Personally, I try to pay attention to Bloom’s Taxonomy while also endeavouring to adhere to the teachings of great philosophers like Plato who said, “Do not train a child to learn by force or harshness; but direct them to it by what amuses their mind, so that you may be better able to discover with accuracy the peculiar bent of the genius of each.”

While I value making sure that the children are on task with their expected curriculum, I also put a great value on experiential learning and try to implement emergent curriculum wherever possible. Student-led learning, critical thinking, growth mindset – these are all things that I encourage in our girls. In many cases, it is much more valuable for the instructor to take on a facilitator role and allow students to discover that they are perfectly capable of accomplishing great things without being told exactly what to do.

Additionally, we are trying to cultivate skills that future employers are looking for. The 21st-century skills – ” The Four C’s” (critical thinking, creativity, communication, and collaboration) – are becoming increasingly important as employers look for these skills. I try to encourage these through design thinking, project-based learning, and even gamification in the classroom.

With the varied ability levels in our “class”, I make sure to provide scaffolding and augmented tasks to be sure that each student is receiving a differentiated learning experience. My methods are quite similar to those in multi-level classrooms in alternative schools. Additionally, because I have such a small number of learners, I am able to provide individualized instruction on a much more frequent basis.

I truly believe that learning does not only take place in a classroom and confined to a workbook. I am trying to create lifelong learners, to encourage discovery learning, to expose our children to meaningful learning opportunities and provide a well-rounded education. I would hope that the main goal for all homeschooling patents is to encourage the whole child, one who loves learning, and not to simply create a tiny being who can regurgitate facts.

Aside from the academic, our situation as homeschoolers allows for a real-life model of socialization in a way that being confined to public school never could.
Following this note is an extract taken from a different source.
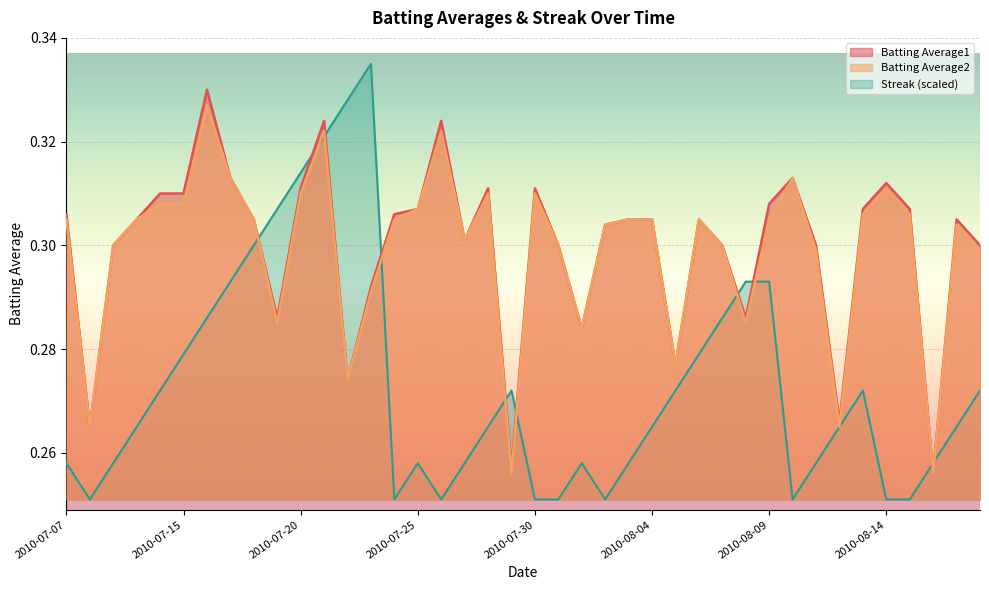

Does the chart display data point markers on the line(s)?

No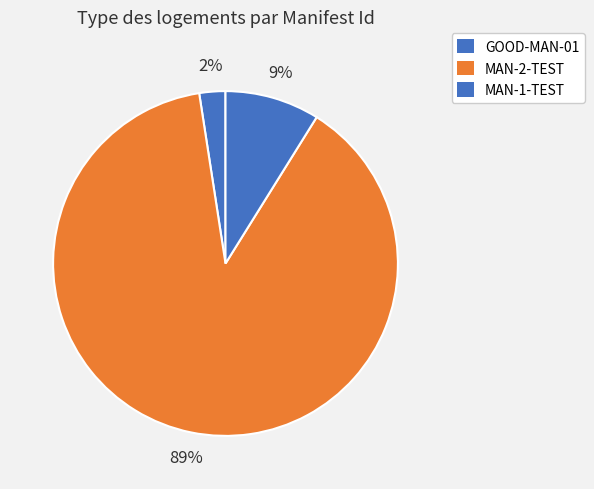

How many segments does this pie chart have?

3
Our girls are able to interact in an intelligent manner with everyone from babies to adults and are consistently complimented on their superior social skills. Their social-emotional learning and soft skills are far beyond what one would normally expect for children of their age.
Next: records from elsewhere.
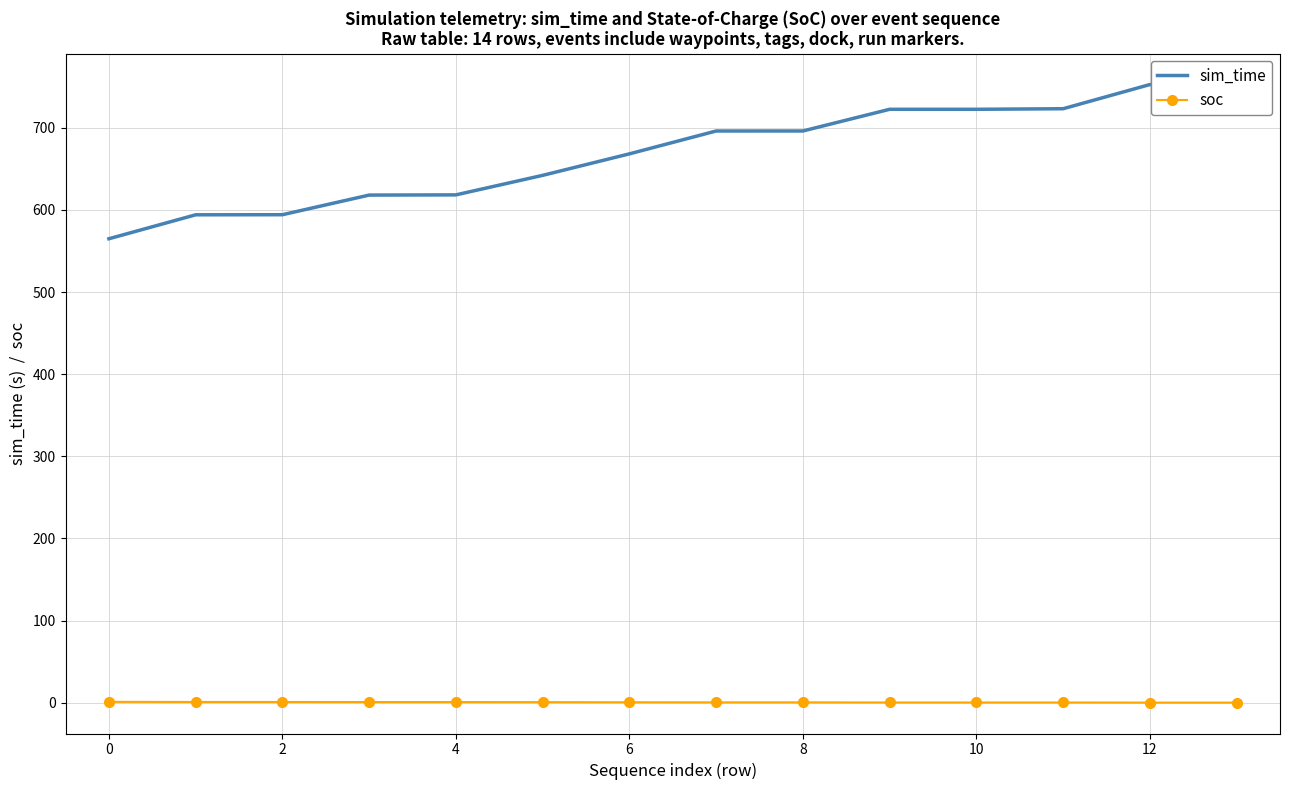

Which series changed the most between 4 and 9?

sim_time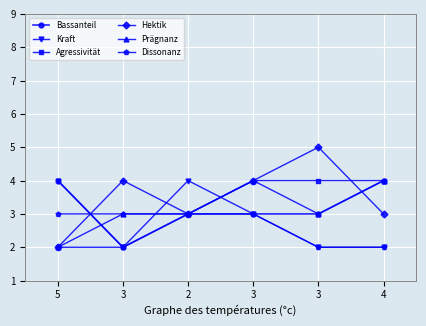

The value of Hektik at 3 is 4. True or false?

True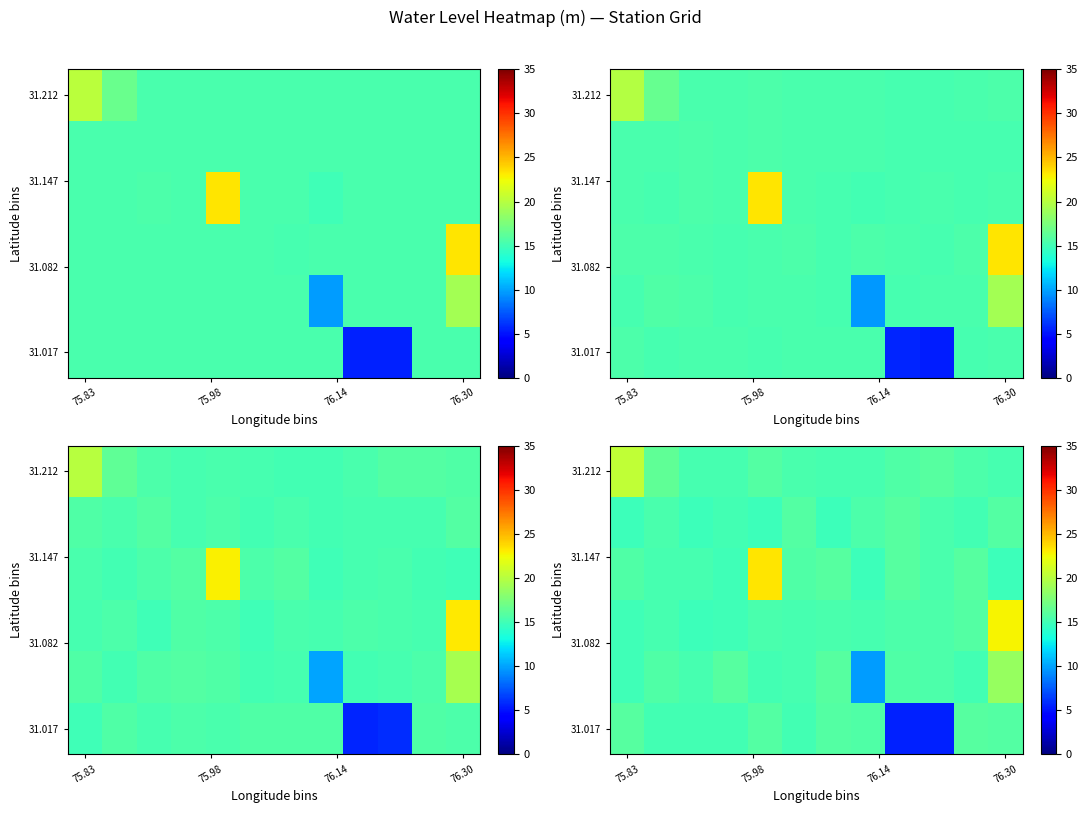

What is the spread (max minus min) of values at 9?

10.4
When it comes to assessment, I use rubrics in appropriate situations but also incorporate many other forms of assessment. Being an instructor with a 4:1 ratio allows me to constantly be in a state of formative assessment. Also, due to our small “class” size, I am able to conduct summative assessments regularly in a more relaxed way that preserves the love of learning. We also have formal assessments such as regular spelling tests, but assessments are often done in a holistic way that puts less intense pressure on the outcome. In addition to my personally assessing the children, regular feedback from instructors, directors, and facilitators that are a part of our wider homeschool community are incredibly valuable forms of assessment.
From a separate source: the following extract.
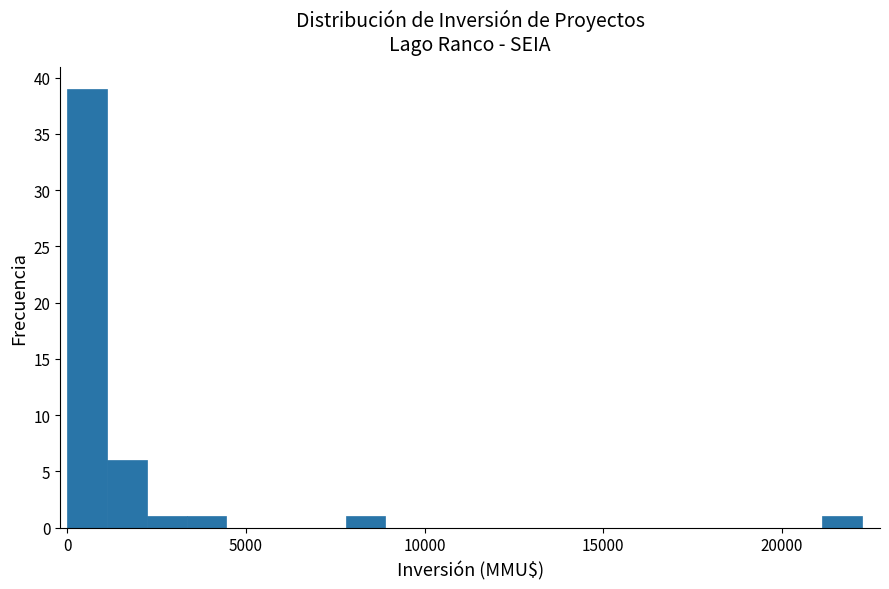

Around what value on the x-axis is the tallest bar? Give the approximate position of its centre, as read against the axis.

500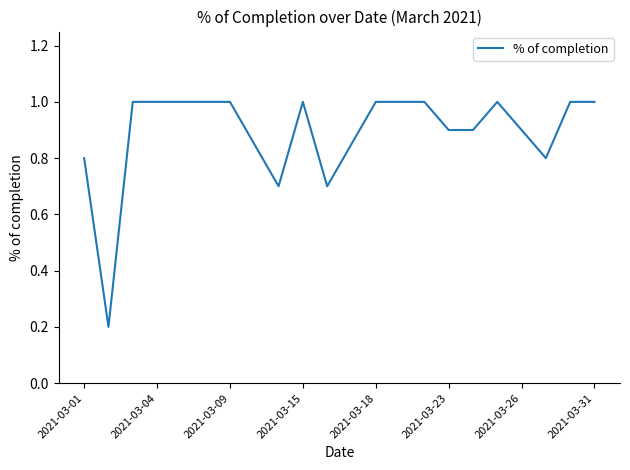

What is the maximum value shown in the chart?

1.0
Of course, I am always seeking to gain knowledge and grow personally, so I not only run many of my lesson plans and assessments by a teacher mentor, I also take many professional development courses designed for teachers on the topics of assessment, classroom instruction, and a variety of other areas. I strive to take what I learn in these sessions and implement best practices into our homeschool.

I can’t wait to help your family on their homeschool journey!